Roberto Pasetto, Amerigo Zona, Roberta Pirastu, Achille Cernigliaro, Gabriella Dardanoni, Sebastiano Pollina Addario, Salvatore Scondotto and Pietro Comba. Environmental Health 2012, 11:34 doi:10.1186/1476-069X-11-34.
The area of Gela was included among the 57 Italian polluted sites of national interest for environmental remediation because of its widespread contamination from a petrochemical complex. The present study investigates mortality and morbidity of the cohort of Gela petrochemical workers with the aim of disentangling occupational from residential risk.
Mortality was assessed for 5,627 men hired from 1960, year of the plant start-up, to 1993; it was followed up for vital status in the period 1960-2002. Morbidity was analysed for 5,431 workers neither dead nor lost to follow-up from 1960 to 2001 and was based on Hospital Discharge Records in the period 2001-2006. The work experience was classified in terms of job categories such as blue collars, white collars, and both - workers who shifted from blue to white collar (95%) or vice versa. An ad hoc mobility model was applied to define qualitative categories of residence in Gela, as residents and commuters. Standardized Mortality Ratios (SMRs) and Mortality Rate Ratios (MRRs) were computed, the latter by using a Poisson regression model. Morbidity was analyzed in terms of Hospital Discharge Odds Ratios (HDORs) through a logistic regression model.

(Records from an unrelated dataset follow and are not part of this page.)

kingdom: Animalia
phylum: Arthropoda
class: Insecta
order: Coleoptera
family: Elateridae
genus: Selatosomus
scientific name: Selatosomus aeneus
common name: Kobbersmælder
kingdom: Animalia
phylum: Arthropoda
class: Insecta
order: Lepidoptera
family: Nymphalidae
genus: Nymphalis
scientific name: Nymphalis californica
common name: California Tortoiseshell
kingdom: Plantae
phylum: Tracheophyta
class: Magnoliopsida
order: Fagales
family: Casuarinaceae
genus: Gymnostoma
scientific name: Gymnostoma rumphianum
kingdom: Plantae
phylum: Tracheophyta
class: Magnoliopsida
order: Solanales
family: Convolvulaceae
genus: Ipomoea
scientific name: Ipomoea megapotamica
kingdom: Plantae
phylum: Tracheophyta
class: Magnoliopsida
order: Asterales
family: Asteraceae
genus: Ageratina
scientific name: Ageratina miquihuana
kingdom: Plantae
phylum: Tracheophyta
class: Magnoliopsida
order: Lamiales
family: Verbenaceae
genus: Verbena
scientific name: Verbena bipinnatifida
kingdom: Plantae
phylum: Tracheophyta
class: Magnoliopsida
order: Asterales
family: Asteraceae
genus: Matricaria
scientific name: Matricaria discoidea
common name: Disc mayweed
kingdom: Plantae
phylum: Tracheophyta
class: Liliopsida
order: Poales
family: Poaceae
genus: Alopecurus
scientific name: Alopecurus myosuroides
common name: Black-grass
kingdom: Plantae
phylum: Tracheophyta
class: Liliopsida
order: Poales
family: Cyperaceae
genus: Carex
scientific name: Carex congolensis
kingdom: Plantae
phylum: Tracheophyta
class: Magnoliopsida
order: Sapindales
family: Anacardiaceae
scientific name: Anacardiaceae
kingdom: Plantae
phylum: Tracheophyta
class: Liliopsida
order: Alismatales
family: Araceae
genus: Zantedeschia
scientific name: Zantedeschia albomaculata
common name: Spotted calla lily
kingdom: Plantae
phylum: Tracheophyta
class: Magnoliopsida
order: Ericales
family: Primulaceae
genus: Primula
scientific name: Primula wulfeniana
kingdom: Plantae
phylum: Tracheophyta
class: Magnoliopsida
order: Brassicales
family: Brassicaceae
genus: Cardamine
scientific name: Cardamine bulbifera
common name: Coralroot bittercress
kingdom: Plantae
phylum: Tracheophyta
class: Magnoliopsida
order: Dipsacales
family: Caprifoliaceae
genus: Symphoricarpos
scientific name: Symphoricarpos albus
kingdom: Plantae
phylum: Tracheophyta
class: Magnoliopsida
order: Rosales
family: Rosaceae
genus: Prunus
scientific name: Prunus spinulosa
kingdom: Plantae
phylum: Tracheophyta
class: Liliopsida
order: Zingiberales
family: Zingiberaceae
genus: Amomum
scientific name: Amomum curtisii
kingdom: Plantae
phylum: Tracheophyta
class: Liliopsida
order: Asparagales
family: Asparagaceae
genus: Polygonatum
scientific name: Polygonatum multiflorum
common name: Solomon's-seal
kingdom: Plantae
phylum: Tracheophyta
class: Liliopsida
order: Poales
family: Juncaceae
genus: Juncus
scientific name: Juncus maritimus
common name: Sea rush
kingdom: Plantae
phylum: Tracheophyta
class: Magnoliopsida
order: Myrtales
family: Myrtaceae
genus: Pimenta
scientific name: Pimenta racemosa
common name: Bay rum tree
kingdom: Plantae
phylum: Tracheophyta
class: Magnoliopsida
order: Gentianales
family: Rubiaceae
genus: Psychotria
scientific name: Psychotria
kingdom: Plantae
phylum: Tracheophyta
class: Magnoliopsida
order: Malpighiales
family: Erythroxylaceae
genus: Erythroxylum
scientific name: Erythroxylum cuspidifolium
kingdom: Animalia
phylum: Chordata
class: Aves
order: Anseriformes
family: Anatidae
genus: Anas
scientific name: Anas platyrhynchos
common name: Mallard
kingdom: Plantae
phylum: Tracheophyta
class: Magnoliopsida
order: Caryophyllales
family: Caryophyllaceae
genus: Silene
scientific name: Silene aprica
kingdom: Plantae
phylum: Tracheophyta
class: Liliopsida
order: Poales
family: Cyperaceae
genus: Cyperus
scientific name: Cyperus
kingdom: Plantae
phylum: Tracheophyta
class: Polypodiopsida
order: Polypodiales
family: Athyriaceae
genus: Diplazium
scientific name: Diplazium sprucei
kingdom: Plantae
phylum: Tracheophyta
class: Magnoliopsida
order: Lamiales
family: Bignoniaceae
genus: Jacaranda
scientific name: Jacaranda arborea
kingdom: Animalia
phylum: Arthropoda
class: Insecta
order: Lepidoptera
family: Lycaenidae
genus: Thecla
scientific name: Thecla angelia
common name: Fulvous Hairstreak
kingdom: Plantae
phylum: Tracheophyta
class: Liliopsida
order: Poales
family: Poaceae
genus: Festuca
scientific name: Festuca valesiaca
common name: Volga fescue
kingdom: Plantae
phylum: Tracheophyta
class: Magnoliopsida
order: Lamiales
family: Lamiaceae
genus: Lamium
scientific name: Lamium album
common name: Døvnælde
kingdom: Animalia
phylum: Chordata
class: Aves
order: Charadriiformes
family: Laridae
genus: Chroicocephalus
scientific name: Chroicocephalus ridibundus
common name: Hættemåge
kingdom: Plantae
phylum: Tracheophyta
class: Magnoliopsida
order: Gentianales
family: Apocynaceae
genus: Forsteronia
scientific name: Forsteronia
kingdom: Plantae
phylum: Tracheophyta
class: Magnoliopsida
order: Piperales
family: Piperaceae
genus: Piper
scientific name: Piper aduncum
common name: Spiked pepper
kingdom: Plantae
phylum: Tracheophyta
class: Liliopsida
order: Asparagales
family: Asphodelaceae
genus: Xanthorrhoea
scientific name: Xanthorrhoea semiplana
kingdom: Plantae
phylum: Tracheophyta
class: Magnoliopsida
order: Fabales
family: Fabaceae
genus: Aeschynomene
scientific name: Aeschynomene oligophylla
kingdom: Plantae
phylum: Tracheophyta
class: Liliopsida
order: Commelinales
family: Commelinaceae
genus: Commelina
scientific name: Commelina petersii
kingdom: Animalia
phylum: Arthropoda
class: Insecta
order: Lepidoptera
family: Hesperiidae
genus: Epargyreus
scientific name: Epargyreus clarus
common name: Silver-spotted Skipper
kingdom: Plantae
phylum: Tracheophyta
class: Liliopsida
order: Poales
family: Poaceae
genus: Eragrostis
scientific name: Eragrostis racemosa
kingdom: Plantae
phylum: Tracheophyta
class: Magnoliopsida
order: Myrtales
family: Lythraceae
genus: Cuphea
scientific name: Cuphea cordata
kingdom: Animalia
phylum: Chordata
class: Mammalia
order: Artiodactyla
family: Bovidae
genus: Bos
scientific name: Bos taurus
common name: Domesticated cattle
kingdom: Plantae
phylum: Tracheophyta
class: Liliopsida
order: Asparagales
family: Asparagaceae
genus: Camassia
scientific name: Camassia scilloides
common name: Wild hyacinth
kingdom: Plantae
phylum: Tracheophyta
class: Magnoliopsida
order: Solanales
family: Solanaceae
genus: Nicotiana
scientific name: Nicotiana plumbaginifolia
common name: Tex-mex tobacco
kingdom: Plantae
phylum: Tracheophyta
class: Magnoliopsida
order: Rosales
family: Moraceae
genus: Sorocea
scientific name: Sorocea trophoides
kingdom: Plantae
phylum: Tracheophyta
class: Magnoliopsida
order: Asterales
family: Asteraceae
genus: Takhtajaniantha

While performing the internal comparisons, white collars was the reference category for the job analysis, and commuters was the reference category for the residential analysis.
In the light of epidemiological evidence about health risk from petrochemical industries in both occupational and environmental settings, and/or on the basis of information about occupational and residential contamination and health risk in the area of Gela, noteworthy results are shown for lung cancer [MRR: 2.11 (IC 90%; 0.96-4.63) in blue collars; 1.71 (1.09-2.69) in residents], respiratory diseases [HDOR: 2.0 (1.0-3.0) in blue collars; 1.4 (0.96-2.06) in residents] and genitourinary diseases [HDOR: 1.34 (1.06-1.68) in blue collars; 1.23 (1.04-1.45) in residents].
The results support a role of the exposures in the occupational and residential settings, the latter due to the local ascertained contamination, in affecting the workers' health. These results underline the urgent need of water, soil, air and food-chain monitoring programs, to discover active sources of exposure and consequently define public health interventions.